▶ [Work item]:
Word for word, please restate each record and pass over the pictures.
##########
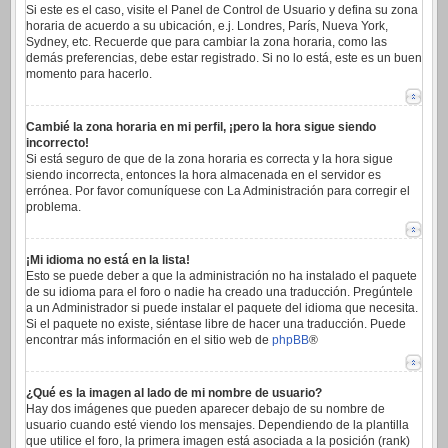
Si este es el caso, visite el Panel de Control de Usuario y defina su zona
horaria de acuerdo a su ubicación, e.j. Londres, París, Nueva York,
Sydney, etc. Recuerde que para cambiar la zona horaria, como las
demás preferencias, debe estar registrado. Si no lo está, este es un buen
momento para hacerlo.
Cambié la zona horaria en mi perfil, ¡pero la hora sigue siendo
incorrecto!
Si está seguro de que de la zona horaria es correcta y la hora sigue
siendo incorrecta, entonces la hora almacenada en el servidor es
errónea. Por favor comuníquese con La Administración para corregir el
problema.
¡Mi idioma no está en la lista!
Esto se puede deber a que la administración no ha instalado el paquete
de su idioma para el foro o nadie ha creado una traducción. Pregúntele
a un Administrador si puede instalar el paquete del idioma que necesita.
Si el paquete no existe, siéntase libre de hacer una traducción. Puede
encontrar más información en el sitio web de
phpBB
®
¿Qué es la imagen al lado de mi nombre de usuario?
Hay dos imágenes que pueden aparecer debajo de su nombre de
usuario cuando esté viendo los mensajes. Dependiendo de la plantilla
que utilice el foro, la primera imagen está asociada a la posición (rank)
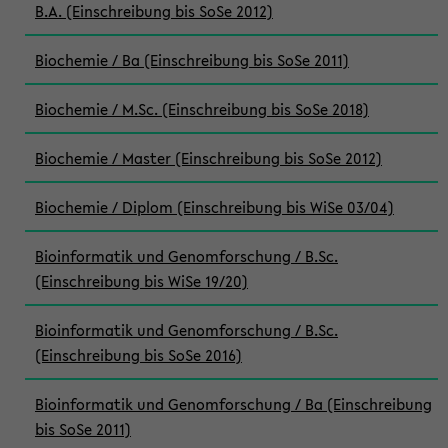
B.A. (Einschreibung bis SoSe 2012)
Biochemie / Ba (Einschreibung bis SoSe 2011)
Biochemie / M.Sc. (Einschreibung bis SoSe 2018)
Biochemie / Master (Einschreibung bis SoSe 2012)
Biochemie / Diplom (Einschreibung bis WiSe 03/04)
Bioinformatik und Genomforschung / B.Sc.
(Einschreibung bis WiSe 19/20)
Bioinformatik und Genomforschung / B.Sc.
(Einschreibung bis SoSe 2016)
Bioinformatik und Genomforschung / Ba (Einschreibung
bis SoSe 2011)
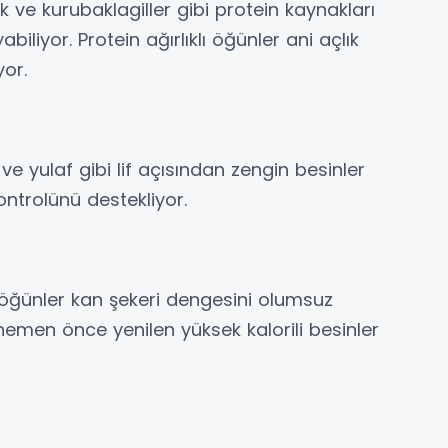
k ve kurubaklagiller gibi protein kaynakları
liyor. Protein ağırlıklı öğünler ani açlık
yor.
ve yulaf gibi lif açısından zengin besinler
ontrolünü destekliyor.
 öğünler kan şekeri dengesini olumsuz
 hemen önce yenilen yüksek kalorili besinler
##########
▶ [Answer to this exercise]:
Si este es el caso, visite el Panel de Control de Usuario y defina su zona
horaria de acuerdo a su ubicación, e.j. Londres, París, Nueva York,
Sydney, etc. Recuerde que para cambiar la zona horaria, como las
demás preferencias, debe estar registrado. Si no lo está, este es un buen
momento para hacerlo.
Cambié la zona horaria en mi perfil, ¡pero la hora sigue siendo
incorrecto!
Si está seguro de que de la zona horaria es correcta y la hora sigue
siendo incorrecta, entonces la hora almacenada en el servidor es
errónea. Por favor comuníquese con La Administración para corregir el
problema.
¡Mi idioma no está en la lista!
Esto se puede deber a que la administración no ha instalado el paquete
de su idioma para el foro o nadie ha creado una traducción. Pregúntele
a un Administrador si puede instalar el paquete del idioma que necesita.
Si el paquete no existe, siéntase libre de hacer una traducción. Puede
encontrar más información en el sitio web de
phpBB
®
¿Qué es la imagen al lado de mi nombre de usuario?
Hay dos imágenes que pueden aparecer debajo de su nombre de
usuario cuando esté viendo los mensajes. Dependiendo de la plantilla
que utilice el foro, la primera imagen está asociada a la posición (rank)
B.A. (Einschreibung bis SoSe 2012)
Biochemie / Ba (Einschreibung bis SoSe 2011)
Biochemie / M.Sc. (Einschreibung bis SoSe 2018)
Biochemie / Master (Einschreibung bis SoSe 2012)
Biochemie / Diplom (Einschreibung bis WiSe 03/04)
Bioinformatik und Genomforschung / B.Sc.
(Einschreibung bis WiSe 19/20)
Bioinformatik und Genomforschung / B.Sc.
(Einschreibung bis SoSe 2016)
Bioinformatik und Genomforschung / Ba (Einschreibung
bis SoSe 2011)
k ve kurubaklagiller gibi protein kaynakları
liyor. Protein ağırlıklı öğünler ani açlık
yor.
ve yulaf gibi lif açısından zengin besinler
ontrolünü destekliyor.
 öğünler kan şekeri dengesini olumsuz
 hemen önce yenilen yüksek kalorili besinler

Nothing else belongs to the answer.